A former procurement-quality specialist for Boeing Company in Philadelphia does not have to accept reinstatement in lieu of front pay awarded by a jury in an age-discrimination suit, the U.S. District Court, Eastern District of Pennsylvania, has ruled.
Boeing appealed the $374,000 verdict, arguing that Joseph Tomasso, laid off at age 58, refused to mitigate his losses by turning down an equivalent position as a precision inspector. Boeing also offered to reinstate Tomasso in lieu of front pay.
The jury found that the position of precision inspector, which Tomasso last held in 1984, was not equivalent to the position of quality specialist. In fact, a manager in HR at the time of the offer described it as “insulting” and “done without tact.”

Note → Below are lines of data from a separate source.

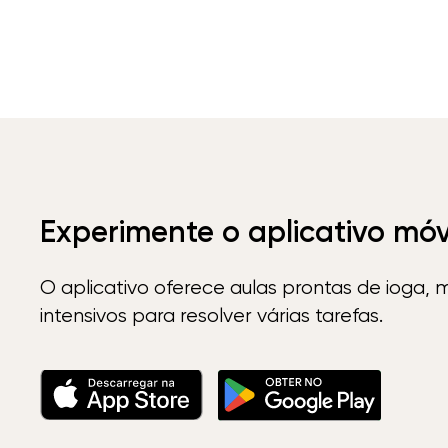
Experimente o aplicativo mó
O aplicativo oferece aulas prontas de ioga, 
intensivos para resolver várias tarefas.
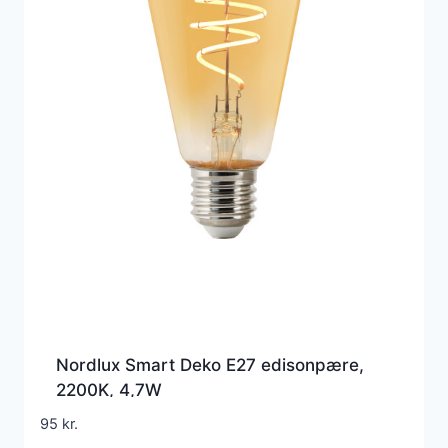
Nordlux Smart Deko E27 edisonpære,
2200K, 4,7W
95
kr.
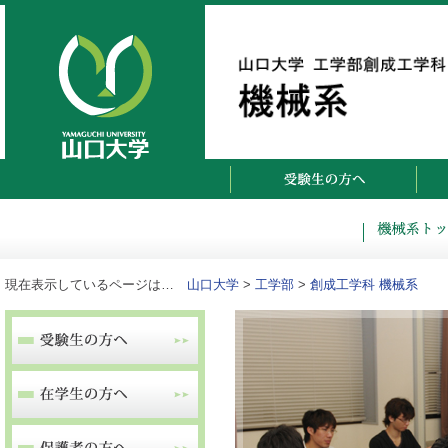
現在表示しているページは…
山口大学
>
工学部
>
創成工学科 機械系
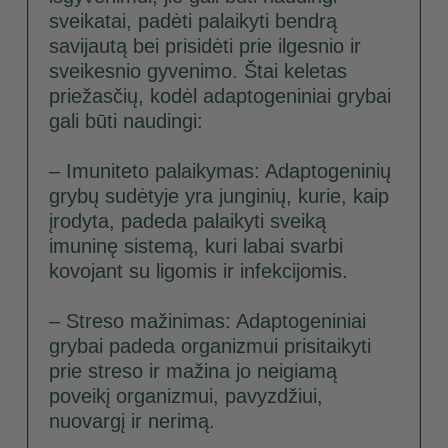
sveikatai, padėti palaikyti bendrą
savijautą bei prisidėti prie ilgesnio ir
sveikesnio gyvenimo. Štai keletas
priežasčių, kodėl adaptogeniniai grybai
gali būti naudingi:
– Imuniteto palaikymas: Adaptogeninių
grybų sudėtyje yra junginių, kurie, kaip
įrodyta, padeda palaikyti sveiką
imuninę sistemą, kuri labai svarbi
kovojant su ligomis ir infekcijomis.
– Streso mažinimas: Adaptogeniniai
grybai padeda organizmui prisitaikyti
prie streso ir mažina jo neigiamą
poveikį organizmui, pavyzdžiui,
nuovargį ir nerimą.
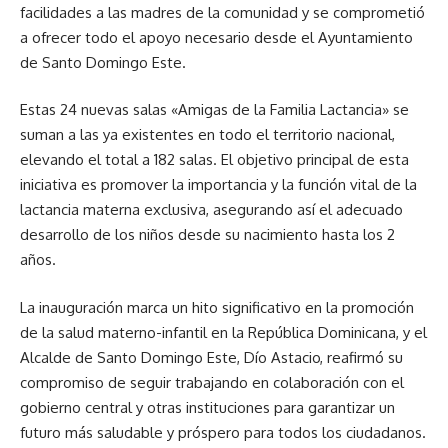
facilidades a las madres de la comunidad y se comprometió
a ofrecer todo el apoyo necesario desde el Ayuntamiento
de Santo Domingo Este.
Estas 24 nuevas salas «Amigas de la Familia Lactancia» se
suman a las ya existentes en todo el territorio nacional,
elevando el total a 182 salas. El objetivo principal de esta
iniciativa es promover la importancia y la función vital de la
lactancia materna exclusiva, asegurando así el adecuado
desarrollo de los niños desde su nacimiento hasta los 2
años.
La inauguración marca un hito significativo en la promoción
de la salud materno-infantil en la República Dominicana, y el
Alcalde de Santo Domingo Este, Dío Astacio, reafirmó su
compromiso de seguir trabajando en colaboración con el
gobierno central y otras instituciones para garantizar un
futuro más saludable y próspero para todos los ciudadanos.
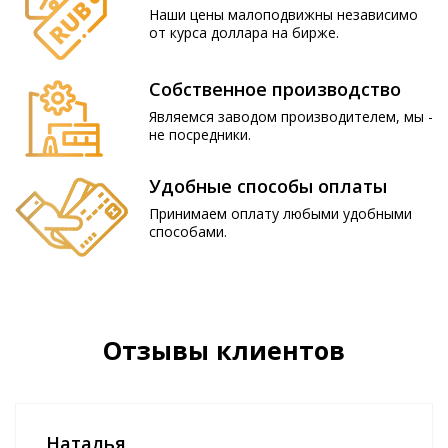
Наши цены малоподвижны независимо
от курса доллара на бирже.
Собственное производство
Являемся заводом производителем, мы -
не посредники.
Удобные способы оплаты
Принимаем оплату любыми удобными
способами.
Отзывы клиентов
Наталья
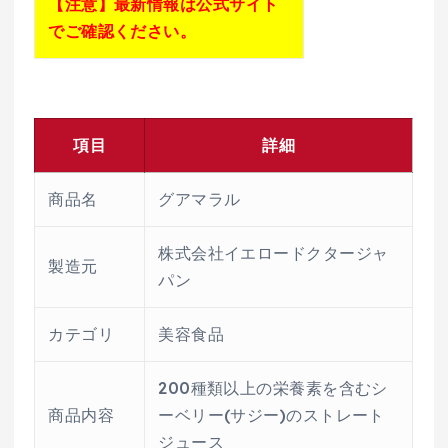
【注意】最新情報は公式サイト
でご確認ください。
項目
詳細
商品名
グアマラル
株式会社イエロードクタージャ
製造元
パン
カテゴリ
美容食品
200種類以上の栄養素を含むシ
商品内容
ーベリー(サジー)のストレート
ジュース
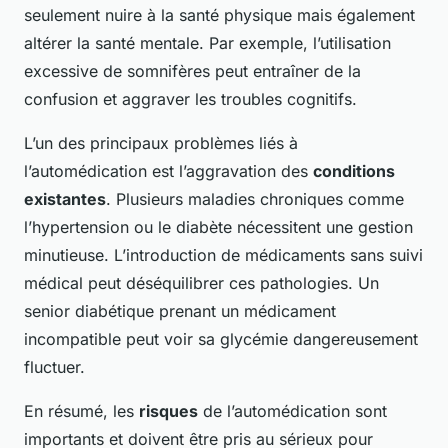
seulement nuire à la santé physique mais également
altérer la santé mentale. Par exemple, l’utilisation
excessive de somnifères peut entraîner de la
confusion et aggraver les troubles cognitifs.
L’un des principaux problèmes liés à
l’automédication est l’aggravation des
conditions
existantes
. Plusieurs maladies chroniques comme
l’hypertension ou le diabète nécessitent une gestion
minutieuse. L’introduction de médicaments sans suivi
médical peut déséquilibrer ces pathologies. Un
senior diabétique prenant un médicament
incompatible peut voir sa glycémie dangereusement
fluctuer.
En résumé, les
risques
de l’automédication sont
importants et doivent être pris au sérieux pour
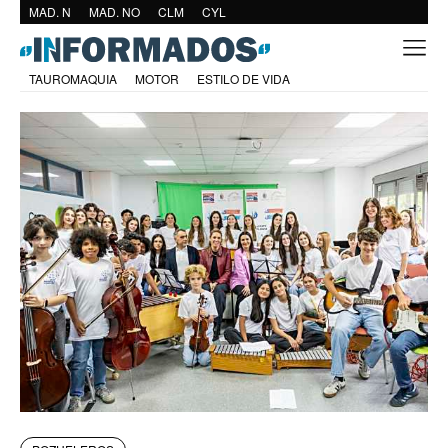
MAD. N
MAD. NO
CLM
CYL
TAUROMAQUIA
MOTOR
ESTILO DE VIDA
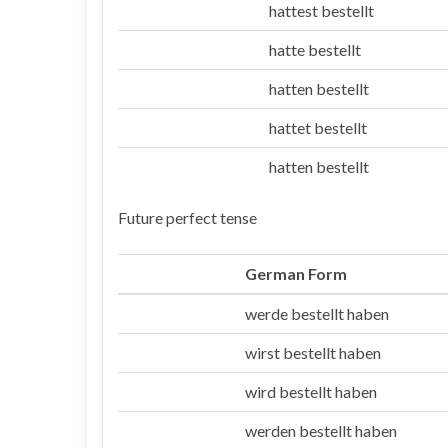
hattest bestellt
Du
hatte bestellt
Er/sie/es
hatten bestellt
Wir
hattet bestellt
Ihr
hatten bestellt
Sie/die
Future perfect tense
German Form
werde bestellt haben
Ich
wirst bestellt haben
Du
wird bestellt haben
Er/sie/es
werden bestellt haben
Wir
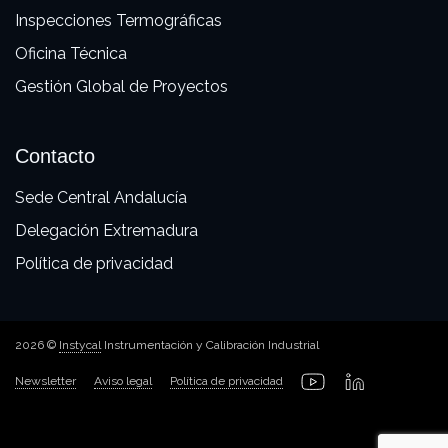
Inspecciones Termográficas
Oficina Técnica
Gestión Global de Proyectos
Contacto
Sede Central Andalucía
Delegación Extremadura
Política de privacidad
2026 ©
Instycal
Instrumentación y Calibración Industrial
Newsletter
Aviso legal
Política de privacidad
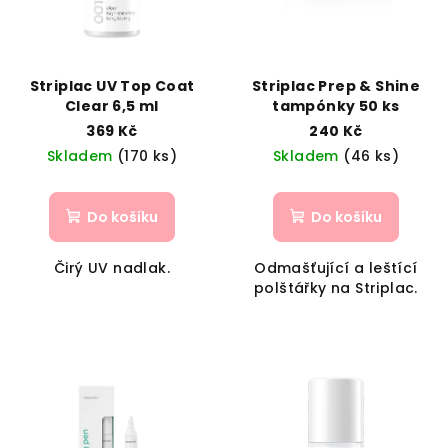
Striplac UV Top Coat
Striplac Prep & Shine
Clear 6,5 ml
tampónky 50 ks
369 Kč
240 Kč
Skladem
(170 ks)
Skladem
(46 ks)
Do košíku
Do košíku
Čirý UV nadlak.
Odmašťující a leštící
polštářky na Striplac.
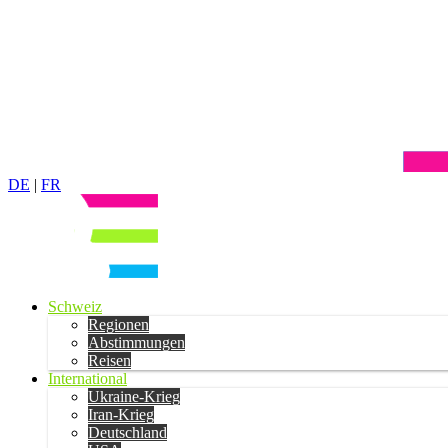
DE
|
FR
Schweiz
Regionen
Abstimmungen
Reisen
International
Ukraine-Krieg
Iran-Krieg
Deutschland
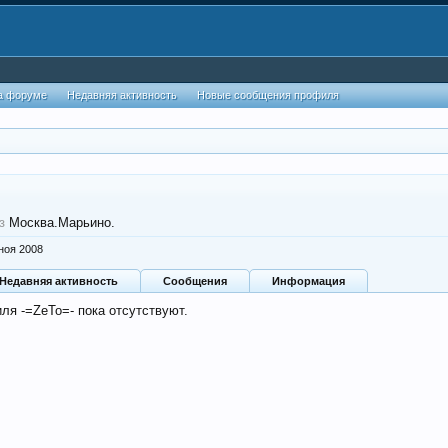
а форуме
Недавняя активность
Новые сообщения профиля
з
Москва.Марьино.
ноя 2008
Недавняя активность
Сообщения
Информация
ля -=ZeTo=- пока отсутствуют.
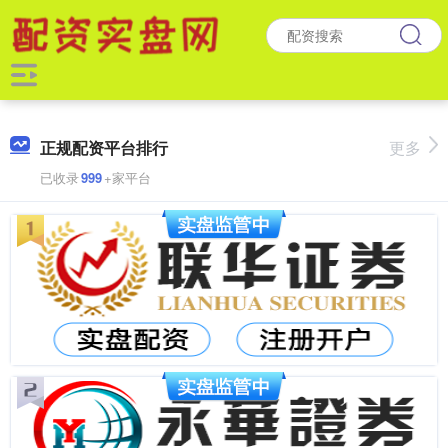
正规配资平台排行
更多
已收录
999
+家平台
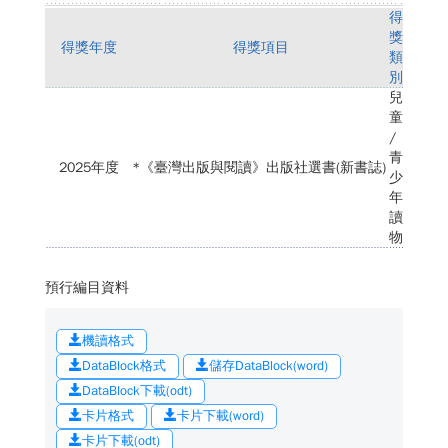
得
獎
得獎年度
得獎項目
類
別
兒
童
/
青
2025年度
*《臺灣出版與閱讀》出版社選書(新書誌)
少
年
讀
物
預行編目資料
機讀格式
DataBlock格式
儲存DataBlock(word)
DataBlock下載(odt)
卡片格式
卡片下載(word)
卡片下載(odt)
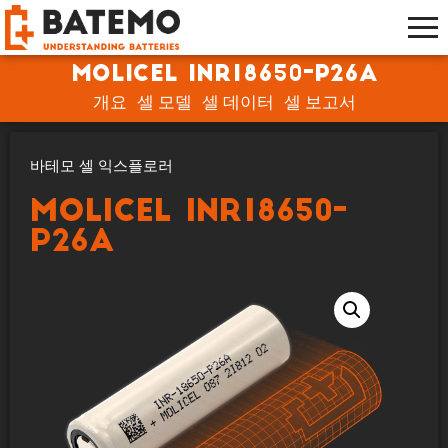
Molicel INR18650-P26A
개요
셀 모델
셀 데이터
셀 보고서
바테모 셀 익스플로러
Molicel INR18650-
P26A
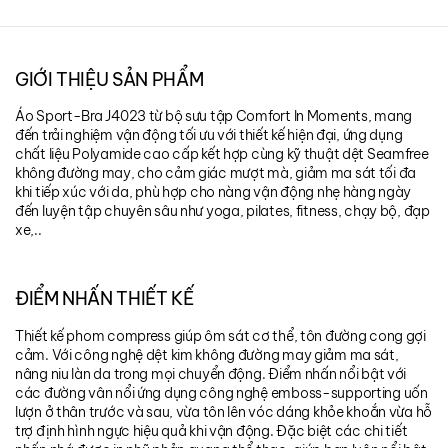
GIỚI THIỆU SẢN PHẨM
Áo Sport-Bra J4023 từ bộ sưu tập Comfort In Moments, mang
đến trải nghiệm vận động tối ưu với thiết kế hiện đại, ứng dụng
chất liệu Polyamide cao cấp kết hợp cùng kỹ thuật dệt Seamfree
không đường may, cho cảm giác mượt mà, giảm ma sát tối đa
khi tiếp xúc với da, phù hợp cho nàng vận động nhẹ hàng ngày
đến luyện tập chuyên sâu như yoga, pilates, fitness, chạy bộ, đạp
xe,..
ĐIỂM NHẤN THIẾT KẾ
Thiết kế phom compress giúp ôm sát cơ thể, tôn đường cong gợi
cảm. Với công nghệ dệt kim không đường may giảm ma sát,
nâng niu làn da trong mọi chuyển động. Điểm nhấn nổi bật với
các đường vân nổi ứng dụng công nghệ emboss-supporting uốn
lượn ở thân trước và sau, vừa tôn lên vóc dáng khỏe khoắn vừa hỗ
trợ định hình ngực hiệu quả khi vận động. Đặc biệt các chi tiết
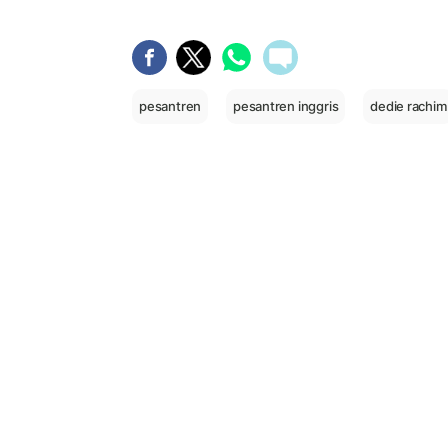
pesantren
pesantren inggris
dedie rachim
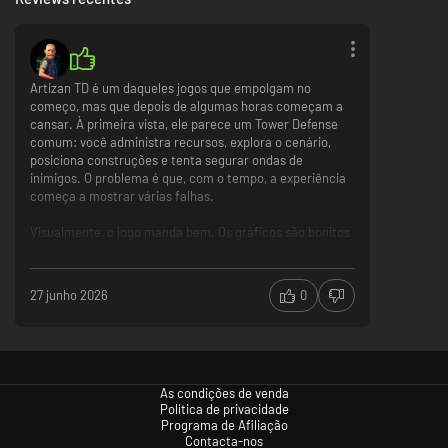
Artizan TD é um daqueles jogos que empolgam no
começo, mas que depois de algumas horas começam a
cansar. À primeira vista, ele parece um Tower Defense
comum: você administra recursos, explora o cenário,
posiciona construções e tenta segurar ondas de
inimigos. O problema é que, com o tempo, a experiência
começa a mostrar várias falhas.
Visualmente, o jogo manda bem. Os gráficos são bonitos
para o estilo, a modelagem é caprichada e a trilha sonora
também funciona. Dá para perceber cuidado na parte
artística e o cenário tem uma boa leitura. Mas quando
You'll be able to manage a small economy, taking the risk of integrating
27 junho 2026
0
entramos na jogabilidade, a coisa complica.
farms into your mazes.
Playable with a controller, this stylized PBR 3D game is optimized for
O HUD não é intuitivo e muitas vezes você precisa
large screens and 4K.
manter o tutorial na tela para entender o que fazer. A
parte de construção e upgrade também atrapalha
As condições de venda
bastante. Os botões de construir, melhorar e destruir
Política de privacidade
ficam muito próximos, o que faz você clicar errado e
Programa de Afiliação
destruir estruturas sem querer. Como a economia do
Contacta-nos
jogo é bem punitiva, qualquer erro pode comprometer a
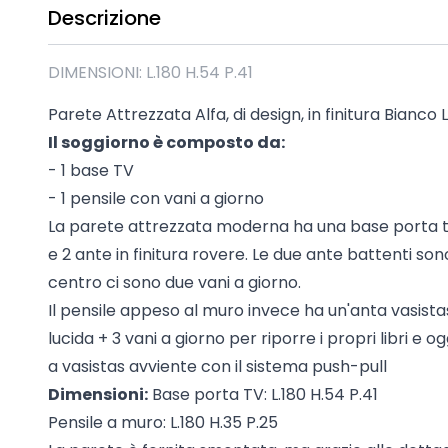
Descrizione
Madie industrial New Y
Mobili sala moderna P
Mobili Blu
DIMENSIONI: L.180 H.54 P.41
Mobili da soggiorno Str
Parete Attrezzata Alfa, di design, in finitura Bianc
Collezione Beta 2.0
Il soggiorno è composto da:
Collezione Mango
- 1 base TV
Mobili Tomasella
- 1 pensile con vani a giorno
Mostra tutti
La parete attrezzata moderna ha una base porta t
e 2 ante in finitura rovere. Le due ante battenti son
centro ci sono due vani a giorno.
Il pensile appeso al muro invece ha un'anta vasist
lucida + 3 vani a giorno per riporre i propri libri e o
a vasistas avviente con il sistema push-pull
Dimensioni:
Base porta TV: L.180 H.54 P.41
Pensile a muro: L.180 H.35 P.25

Boeing argued that Tomasso could make the same money in the inspector position thanks to overtime pay if he continued to work 60 hours per week, as he routinely had done as a quality specialist. The plaintiff said, “When I was working 60 hours a week, I was involved in so many … high-profile projects that you didn’t realize you were working all those hours.” He testified he probably could not put in the same time at a little table “counting widgets.”
Upholding that verdict, the Circuit Court ruled Boeing’s offer of reinstatement was too little, too late. “The relationship between the parties has been irreparably damaged,” the judge noted. “Due to the hostility between the parties, a continued working relationship is not feasible and reinstatement is inappropriate.”